Os debates sobre relações raciais e étnicas têm se tornado cada vez mais importantes para entender a complexidade da sociedade brasileira. Conceitos e ideias tais como ação afirmativa, racismo, antirracismo, colorismo, literatura negra, xenofobia, branquitude, dentre muitos outros, têm aparecido com certa frequência em meios de comunicação, filmes, novelas e no debate público, gerando reflexões diversas.
A sociedade brasileira mudou e está mudando também a maneira como ressignifica tudo isso. Ser preconceituoso pega mal, especialmente entre as gerações mais jovens, mais antenadas com as transformações recentes. É evidente que há muito trabalho a ser feito ainda, não dá para descansar quanto a isso. Afinal, estamos enfrentando uma onda conservadora e retrógrada no Brasil, o que se reflete em comportamentos racistas, xenófobos e homofóbicos de toda ordem. Um dicionário especializado em relações raciais e étnicas pode ajudar nesse processo educativo e transformador mais abrangente. É um instrumento a mais na construção de uma sociedade antirracista e mais respeitosa com as diversidades.
Alguns verbetes trabalhados no livro por vezes são mal compreendidos ou mal utilizados na esfera pública. Poderiam destacar qual ou quais seriam os mais críticos nesse sentido – e por que é fundamental propagar uma definição mais adequada?

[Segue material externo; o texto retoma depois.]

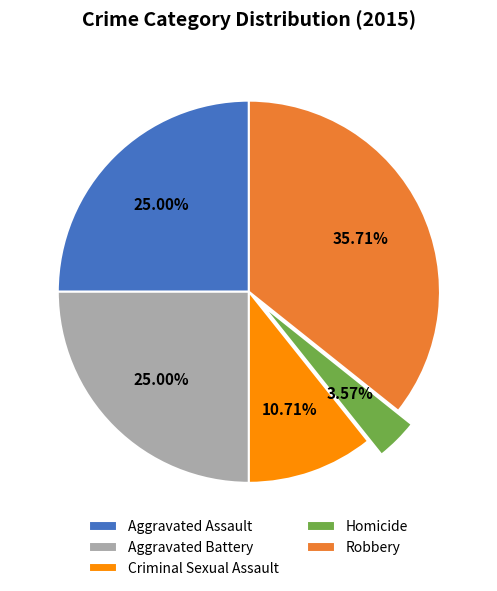

Is it true that Criminal Sexual Assault is 25% of the pie?

False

O dicionário tem vários verbetes que são muito utilizados no debate público e por vezes são mal interpretados. Um exemplo mais evidente é o próprio conceito de “raça”. Esse termo, por vezes, é usado como sinônimo de “etnia” quando, na verdade, os dois termos têm histórias e sentidos distintos.
O primeiro tem uma trajetória bastante longa e está intimamente ligado à história ocidental, envolvendo subordinação especialmente via o uso do empreendimento colonial. Nele já há explicitamente um componente de hierarquização de grupos baseados simultaneamente em história, cultura e fenótipo. Por sua vez, embora o termo “etnia” também tenha uma história com o mundo colonial, seu uso marca fronteiras entre grupos, destacando diferenças históricas e culturais, não necessariamente estabelecendo hierarquias entre grupos ou valendo-se de critérios fenotípicos enquanto marcadores de diferenças e desigualdades.

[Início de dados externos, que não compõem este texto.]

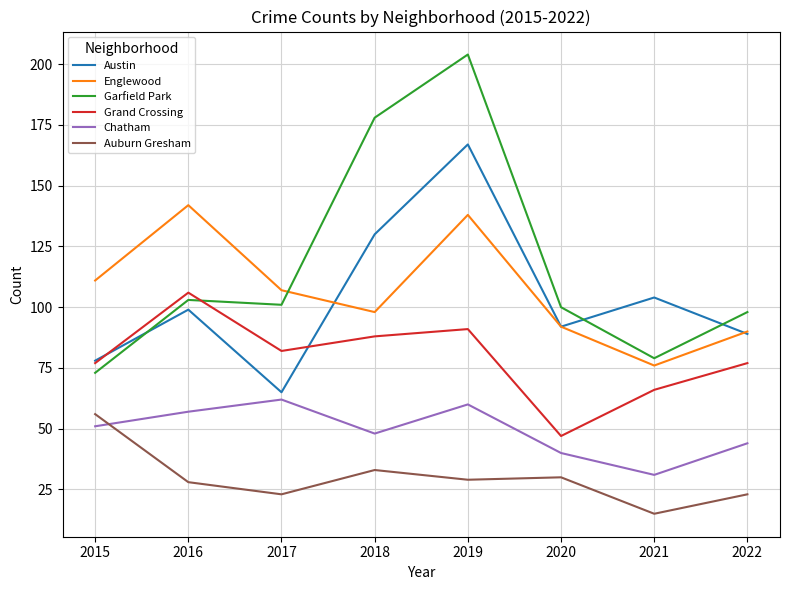

Between which two adjacent categories do Austin and Garfield Park first intersect?

2015 and 2016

Termos como “branquitude” também têm gerado muito debate e muitas vezes as pessoas se equivocam ao usá-los. Pensam, por exemplo, que branquitude refere-se à cor de um determinado grupo social quando, na verdade, trata-se de uma estrutura de vantagens e de desvantagens para os grupos socialmente racializados. Costumeiramente, favorecendo brancos em detrimento de grupos não brancos, como indígenas, negros e asiáticos.

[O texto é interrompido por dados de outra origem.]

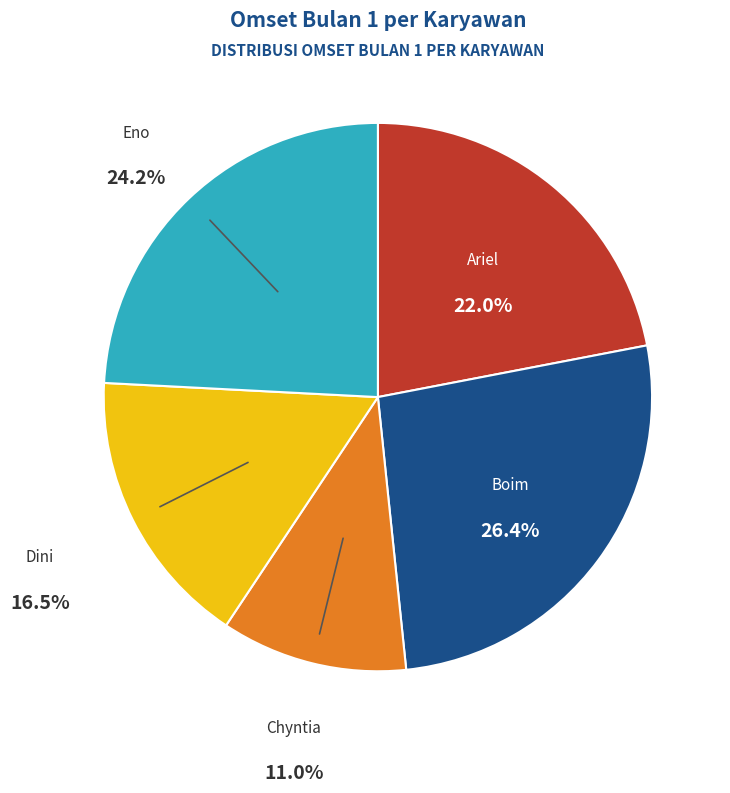

Is there any slice that represents more than half of the pie?

No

Por fim, vale destacar o termo “identidade”, usado no dia a dia de todos nós e bastante utilizado na vida política, inclusive levando a muitas disputas. Aliás, atualmente, ele tem sido usado como algo negativo como, por exemplo, na expressão “grupos identitários” ou mesmo identitaristas. Bem, o verbete no dicionário vai mostrar que esse termo tem longa história, possui múltiplas interpretações e o conceito, em si mesmo, não pode ser valorado, posto que faz parte da nossa dinâmica social. Aprendemos também que identidades são contingentes, contextuais e usadas estrategicamente para as lutas por reconhecimento e direitos políticos de grupos que são racializados e sofrem injustiças no mundo atual.